Problem: The minimum distance of $\large 4x^2 + y^2 + 4x – 4y + 5 = 0$ from the line $-4x + 3 y = 3$ is

(A) 2

(B) 3

(C) 1

(D) none of these

Ans: (C)

Sol: The given curve represents the point (-1/2 , 2) , so minimum distance = 1.

## Through the point P(α , β), where α β > 0, the straight line $\large \frac{x}{a} + \frac{y}{b} = 1$ is

Problem:     Through the point P(α , β), where α β > 0, the straight line $\large \frac{x}{a} + \frac{y}{b} = 1$ is drawn so as to form with coordinate axes a triangle of area s. If ab > 0, then least value of s is

(A) 2α β

(B) (1/2 ) α β

(C) α β

(D) none of these

Ans: (A)

Sol: Given P ≡ (α , β)

Given line is $\large \frac{x}{a} + \frac{y}{b} = 1$  …(i)

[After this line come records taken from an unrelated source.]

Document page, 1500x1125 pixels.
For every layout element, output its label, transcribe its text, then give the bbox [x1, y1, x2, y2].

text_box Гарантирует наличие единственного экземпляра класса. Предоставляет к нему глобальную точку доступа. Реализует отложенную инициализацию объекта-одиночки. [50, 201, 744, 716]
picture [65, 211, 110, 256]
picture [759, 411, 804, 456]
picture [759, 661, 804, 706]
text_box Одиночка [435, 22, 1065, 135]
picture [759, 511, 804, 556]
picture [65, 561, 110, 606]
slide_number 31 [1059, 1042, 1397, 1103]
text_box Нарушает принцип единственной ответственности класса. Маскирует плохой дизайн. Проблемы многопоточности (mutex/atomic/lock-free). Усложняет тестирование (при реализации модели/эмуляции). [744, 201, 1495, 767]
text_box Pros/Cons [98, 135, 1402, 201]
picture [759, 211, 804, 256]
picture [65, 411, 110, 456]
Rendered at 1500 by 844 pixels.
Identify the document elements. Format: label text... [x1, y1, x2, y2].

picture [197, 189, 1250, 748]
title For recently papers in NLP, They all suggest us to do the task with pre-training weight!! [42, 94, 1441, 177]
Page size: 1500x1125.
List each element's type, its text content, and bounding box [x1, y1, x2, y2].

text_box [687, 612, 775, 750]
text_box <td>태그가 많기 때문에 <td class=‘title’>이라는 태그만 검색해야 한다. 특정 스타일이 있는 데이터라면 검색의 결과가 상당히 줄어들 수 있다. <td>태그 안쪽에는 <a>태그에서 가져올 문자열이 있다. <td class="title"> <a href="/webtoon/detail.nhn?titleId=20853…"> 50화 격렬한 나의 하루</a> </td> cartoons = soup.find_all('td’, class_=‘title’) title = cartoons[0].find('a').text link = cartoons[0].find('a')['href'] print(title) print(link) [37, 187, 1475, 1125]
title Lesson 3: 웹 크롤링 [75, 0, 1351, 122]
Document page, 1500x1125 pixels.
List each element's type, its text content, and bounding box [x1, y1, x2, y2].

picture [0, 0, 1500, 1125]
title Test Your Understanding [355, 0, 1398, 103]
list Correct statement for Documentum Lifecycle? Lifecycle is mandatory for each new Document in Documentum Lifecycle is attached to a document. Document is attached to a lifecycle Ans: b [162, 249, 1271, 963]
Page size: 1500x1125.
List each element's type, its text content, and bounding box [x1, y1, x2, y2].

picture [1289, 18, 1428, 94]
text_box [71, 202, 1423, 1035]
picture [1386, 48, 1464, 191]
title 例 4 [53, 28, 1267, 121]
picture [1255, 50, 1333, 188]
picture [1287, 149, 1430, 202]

If line (i) cuts x and y axes at A and B respectively, then

A ≡ (a, 0) and B ≡ (0, b).

Also the area of ΔOAB = s

(1/2)ab = s ⇒  ab = 2s

Since line (i) passes through P(α , β),

$\large \frac{\alpha}{a} + \frac{\beta}{b} = 1$

$\large \frac{\alpha}{a} + \frac{\alpha \beta}{2 s} = 1$

⇒ a2 β – 2a s + 2α s = 0

Since a is real, 4s2 – 8 α β s  ≥ 0

⇒  s ≥ 2 α β  .

Hence the least value of  s = 2 α β

## If the lines x=a + m, y=-2 and y = mx are concurrent, the least value of  |a| is

Problem:  If the lines x=a + m, y=-2 and y = mx are concurrent, the least value of  |a| is

(A) 0

(B) √2

(C) 2√2

(D) none of these

Ans:(C)

Sol: Since the lines are concurrent

$\large \left| \begin{array}{ccc} 1 & 0 & -a-m \\ 0 & 1 & 2 \\ m & -1 & 0 \end{array} \right| = 0$

⇒ m2 + am + 2 = 0

Since m is real, a2  ≥ 8,  |a| ≥ 2√2

Hence the least value of |a| is 2√2.